• **Exercise aim**
Can you rewrite the items below as a Markdown table with the columns Row and Line, giving each line a row number and leaving out any blank lines?
=======
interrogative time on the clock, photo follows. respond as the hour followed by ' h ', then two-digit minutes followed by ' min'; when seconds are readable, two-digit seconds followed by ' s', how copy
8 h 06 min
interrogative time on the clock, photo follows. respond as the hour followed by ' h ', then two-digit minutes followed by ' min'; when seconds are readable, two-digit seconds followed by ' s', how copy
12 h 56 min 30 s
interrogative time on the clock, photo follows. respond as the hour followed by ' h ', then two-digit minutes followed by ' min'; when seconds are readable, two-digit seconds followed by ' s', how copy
=======
• **Written answer**
| Row | Line |
|---|---|
| 1 | interrogative time on the clock, photo follows. respond as the hour followed by ' h ', then two-digit minutes followed by ' min'; when seconds are readable, two-digit seconds followed by ' s', how copy |
| 2 | 8 h 06 min |
| 3 | interrogative time on the clock, photo follows. respond as the hour followed by ' h ', then two-digit minutes followed by ' min'; when seconds are readable, two-digit seconds followed by ' s', how copy |
| 4 | 12 h 56 min 30 s |
| 5 | interrogative time on the clock, photo follows. respond as the hour followed by ' h ', then two-digit minutes followed by ' min'; when seconds are readable, two-digit seconds followed by ' s', how copy |